Like a lot of yall, I don't like the 10-point must system b/c I don't think it factors in the different ways of scoring/being dominant that there are in MMA. Part of the problem is that you don't REWARD dominance, you penalize ineffectiveness, so score cards ultimately reflect how ineffective the loser was, not so much how dominant the winner was. What if scoring was done from 1 and going up depending on your dominance. It could combine objective & subjective scoring. I just started thinking about this during lunch, but I have an idea how it would go: +1 for knockdown or a tight submission attempt (obj) +1 multiple knockdowns or tight submission attempts or almost ending the fight [especially if they're in trouble at end of the round] (obj/but also kinda subj) +1 for advancing to dominant positions (guard/side control -> mount) or reversing (obj) +1 damage (obj/subj) +1 for "winning the round" (takedowns AND takedown defense, punch/kick connects, aggression) I wouldn't reward takedowns or maintaining top position themselves, but factor them into 'winning the round.' If someone's being dominated on their feet for 4 minutes and gets the takedown w/ a minute to go, that wouldn't win the round. I think I'm going to watch some controversial fights and see if how this scoring works. Any recommendations?
As with the current system the problem is how do you weigh those different areas? looking at your system I'd say for example that advancing position shouldnt count for the same as a knockdown. If you came up with any kind of offical points system I think you'd need to spilt it into two halfs... Firstly each round(or the fight as a whole if you drop round by round scoring) would be judged solely on fight ending situations, that is knockdowns, near subs and a serious spell of potentially fight ending GnP. If none of those take place or fighters have an even number of such situations only then do you look to judge based on strikes that didint cause obvious damage, positional control etc. Even then I agree laying in guard should be viewed as a neutral position, never something that can win a match by itself.
I would grade takedowns and takedown defense under "advancing position/stopping advancement" category.
I see what you're saying when you compare a knockdown to a transition, but to get a mount, you first have to score a takedown or reversal. If nothing else happens but Fighter A knocking Fighter B down, then B reversing and getting the mount, I'd give the round to B. But my system isn't something serious, but more of an illustration that the current MMA scoring system doesn't reward fighters, just penalizes them.
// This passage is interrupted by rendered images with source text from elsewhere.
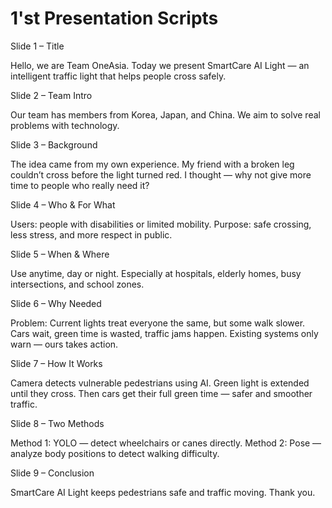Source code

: # 1'st Presentation Scripts 
Slide 1 – Title

Hello, we are Team OneAsia.
Today we present SmartCare AI Light — an intelligent traffic light that helps people cross safely.

Slide 2 – Team Intro

Our team has members from Korea, Japan, and China.
We aim to solve real problems with technology.

Slide 3 – Background

The idea came from my own experience.
My friend with a broken leg couldn’t cross before the light turned red.
I thought — why not give more time to people who really need it?

Slide 4 – Who & For What

Users: people with disabilities or limited mobility.
Purpose: safe crossing, less stress, and more respect in public.

Slide 5 – When & Where

Use anytime, day or night.
Especially at hospitals, elderly homes, busy intersections, and school zones.

Slide 6 – Why Needed

Problem: Current lights treat everyone the same, but some walk slower.
Cars wait, green time is wasted, traffic jams happen.
Existing systems only warn — ours takes action.

Slide 7 – How It Works

Camera detects vulnerable pedestrians using AI.
Green light is extended until they cross.
Then cars get their full green time — safer and smoother traffic.

Slide 8 – Two Methods

Method 1: YOLO — detect wheelchairs or canes directly.
Method 2: Pose — analyze body positions to detect walking difficulty.

Slide 9 – Conclusion

SmartCare AI Light keeps pedestrians safe and traffic moving.
Thank you.
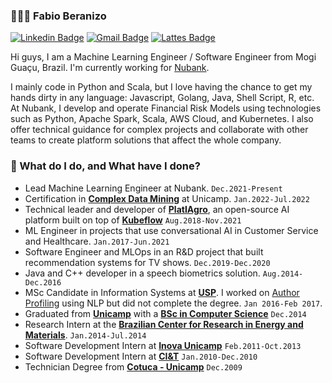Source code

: ### 👨🏾‍💻 Fabio Beranizo

[![Linkedin Badge](https://img.shields.io/badge/-beranizo-blue?style=flat-square&logo=Linkedin&logoColor=white&link=https://www.linkedin.com/in/beranizo/)](https://www.linkedin.com/in/beranizo/)
[![Gmail Badge](https://img.shields.io/badge/-fabio.beranizo@gmail.com-c14438?style=flat-square&logo=Gmail&logoColor=white&link=mailto:fabio.beranizo@gmail.com)](mailto:fabio.beranizo@gmail.com)
[![Lattes Badge](https://img.shields.io/badge/%20-Lattes-yellow?style=flat-square&logo=Lattes&logoColor=white&link=http://lattes.cnpq.br/9924584940133348)](http://lattes.cnpq.br/9924584940133348)

Hi guys, I am a Machine Learning Engineer / Software Engineer from Mogi Guaçu, Brazil. I'm currently working for [Nubank](https://www.nubank.com.br/).

I mainly code in Python and Scala, but I love having the chance to get my hands dirty in any language: Javascript, Golang, Java, Shell Script, R, etc.<br>
At Nubank, I develop and operate Financial Risk Models using technologies such as Python, Apache Spark, Scala, AWS Cloud, and Kubernetes. I also offer technical guidance for complex projects and collaborate with other teams to create platform solutions that affect the whole company. 

### 🌱 What do I do, and What have I done?
- Lead Machine Learning Engineer at Nubank. `Dec.2021-Present`
- Certification in [**Complex Data Mining**](http://www.extecamp.unicamp.br/dac/validacert_resp_novo.asp?curso=INF-0610&via=&ver=true&ofer=011&rg=48522721-6&id=468071&barra=296cb44165347733041a614279cf4529) at Unicamp. `Jan.2022-Jul.2022`
- Technical leader and developer of [**PlatIAgro**](https://github.com/platiagro), an open-source AI platform built on top of [**Kubeflow**](https://github.com/kubeflow) `Aug.2018-Nov.2021`
- ML Engineer in projects that use conversational AI in Customer Service and Healthcare. `Jan.2017-Jun.2021`
- Software Engineer and MLOps in an R&D project that built recommendation systems for TV shows. `Dec.2019-Dec.2020`
- Java and C++ developer in a speech biometrics solution. `Aug.2014-Dec.2016`
- MSc Candidate in Information Systems at [**USP**](http://ppgsi.each.usp.br/). I worked on [Author Profiling](https://en.wikipedia.org/wiki/Author_profiling) using NLP but did not complete the degree. `Jan 2016-Feb 2017`.
- Graduated from [**Unicamp**](https://www.unicamp.br/) with a [**BSc in Computer Science**](http://www.ic.unicamp.br/) `Dec.2014`
- Research Intern at the [**Brazilian Center for Research in Energy and Materials**](https://cnpem.br/). `Jan.2014-Jul.2014`
- Software Development Intern at [**Inova Unicamp**](https://www.inova.unicamp.br/) `Feb.2011-Oct.2013`
- Software Development Intern at [**CI&T**](https://www.ciandt.com/) `Jan.2010-Dec.2010`
- Technician Degree from [**Cotuca - Unicamp**](https://www.cotuca.unicamp.br/) `Dec.2009`

<!--
## 💻 Open Source Work Stats

![fberanizo's Github stats](https://github-readme-stats.vercel.app/api?username=fberanizo&show_icons=true)
-->

<!--
**fberanizo/fberanizo** is a ✨ _special_ ✨ repository because its `README.md` (this file) appears on your GitHub profile.

Here are some ideas to get you started:

- 🔭 I’m currently working on ...
- 🌱 I’m currently learning ...
- 👯 I’m looking to collaborate on ...
- 🤔 I’m looking for help with ...
- 💬 Ask me about ...
- 📫 How to reach me: ...
- 😄 Pronouns: ...
- ⚡ Fun fact: ...
-->
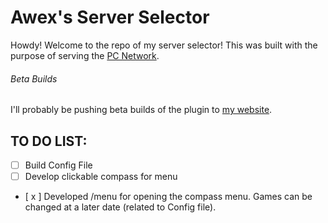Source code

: # Awex's Server Selector
Howdy! Welcome to the repo of my server selector!
This was built with the purpose of serving the [PC Network](https://plaguecraft.xyz/).
###### Beta Builds
I'll probably be pushing beta builds of the plugin to [my website](https://awexxx.github.io/server-selector).
## TO DO LIST:
- [ ] Build Config File
- [ ] Develop clickable compass for menu
- [ x ] Developed /menu for opening the compass menu. Games can be changed at a later date (related to Config file).



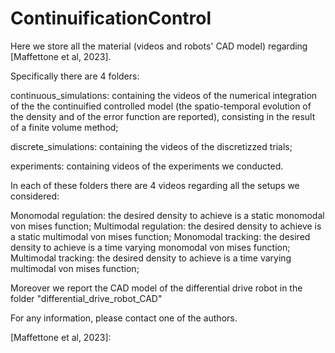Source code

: # ContinuificationControl
Here we store all the material (videos and robots' CAD model) regarding [Maffettone et al, 2023].

Specifically there are 4 folders:

continuous_simulations: containing the videos of the numerical integration of the the continuified controlled model (the spatio-temporal evolution of the density and of the error function are reported), consisting in the result of a finite volume method;

discrete_simulations: containing the videos of the discretizzed trials;

experiments: containing videos of the experiments we conducted.

In each of these folders there are 4 videos regarding all the setups we considered:

Monomodal regulation: the desired density to achieve is a static monomodal von mises function;
Multimodal regulation: the desired density to achieve is a static multimodal von mises function;
Monomodal tracking: the desired density to achieve is a time varying monomodal von mises function;
Multimodal tracking: the desired density to achieve is a time varying multimodal von mises function;

Moreover we report the CAD model of the differential drive robot in the folder "differential_drive_robot_CAD"

For any information, please contact one of the authors.

[Maffettone et al, 2023]:
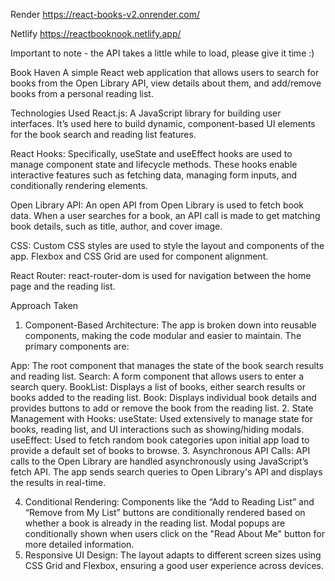 Render
https://react-books-v2.onrender.com/

Netlify
https://reactbooknook.netlify.app/


Important to note - the API takes a little while to load, please give it time :)

Book Haven
A simple React web application that allows users to search for books from the Open Library API, view details about them, and add/remove books from a personal reading list.

Technologies Used
React.js: A JavaScript library for building user interfaces. It’s used here to build dynamic, component-based UI elements for the book search and reading list features.

React Hooks: Specifically, useState and useEffect hooks are used to manage component state and lifecycle methods. These hooks enable interactive features such as fetching data, managing form inputs, and conditionally rendering elements.

Open Library API: An open API from Open Library is used to fetch book data. When a user searches for a book, an API call is made to get matching book details, such as title, author, and cover image.

CSS: Custom CSS styles are used to style the layout and components of the app. Flexbox and CSS Grid are used for component alignment.

React Router: react-router-dom is used for navigation between the home page and the reading list.

Approach Taken

1. Component-Based Architecture:
   The app is broken down into reusable components, making the code modular and easier to maintain. The primary components are:

App: The root component that manages the state of the book search results and reading list.
Search: A form component that allows users to enter a search query.
BookList: Displays a list of books, either search results or books added to the reading list.
Book: Displays individual book details and provides buttons to add or remove the book from the reading list. 2. State Management with Hooks:
useState: Used extensively to manage state for books, reading list, and UI interactions such as showing/hiding modals.
useEffect: Used to fetch random book categories upon initial app load to provide a default set of books to browse. 3. Asynchronous API Calls:
API calls to the Open Library are handled asynchronously using JavaScript’s fetch API. The app sends search queries to Open Library's API and displays the results in real-time.

4. Conditional Rendering:
   Components like the “Add to Reading List” and “Remove from My List” buttons are conditionally rendered based on whether a book is already in the reading list.
   Modal popups are conditionally shown when users click on the "Read About Me" button for more detailed information.
5. Responsive UI Design:
   The layout adapts to different screen sizes using CSS Grid and Flexbox, ensuring a good user experience across devices.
That's the reason scorecards show fighters that dominate or eke out rounds the same, but clearly show when fighters have been dominated in a round. If MMA starts incorporating rewarding the different styles' highly favorable situations (wrestlers:mounted/back; strikers:knockdowns/damage; submission:sub-attempts) into the current system (minus takedowns counting for anything more than being busy/aggressive), then we'd have a better system.
Why would you give it to fighter B? merely taking someones back does nothing to potentially end a fight. Yeah he'd have advanced position but equally his opponant likely had to setup his knockdown. Thats what MMA scoring should be about for a couple of reasons IMHO.... 1.The spirit of the sport is to recreate real combat in a safe enviroment, alot of the attraction is that these fighters have the claim to be the toughest guys in the world. With that in mind winning the fight should be all that matters, the scoring from other MA's should obviously count for less than incapaciiating your opponant by any means you can within the rules. If someone comes out and throws a load of weak kicks that would score in TKD then gets nearly KOed should be call the fight even because he was sucessful in his art? I'd say no we should score it for the guy who knocked him down and view the TKD guys MA as either ineffective or poorly adapted to a real fighting enviroment. 2.Scoring that focuses on near finishes is inately fairer than scoring that puts more weight on all the action. We know that KOing someone is the same as choking them out, both incapaciate them. We do not however know the worth of other aspects of MMA agenst each other, is taking someones back equal to landing a good low kick? 5 good low kicks? 20 good low kicks? The further you move away from looking to judge fights on near finishes the more room you leave for bias to creep in such as the current bias in favour of wrestling. So going back to your example if fighter A knocked down fighter B then at some point fighter B took fighter A's back and very nearly sunk in a RNC I'd consider them to be even. I'd only consider other elements such as strikes landed, less effective sub atempts, position on the ground, position standing etc if I had to choose a winner in that situation.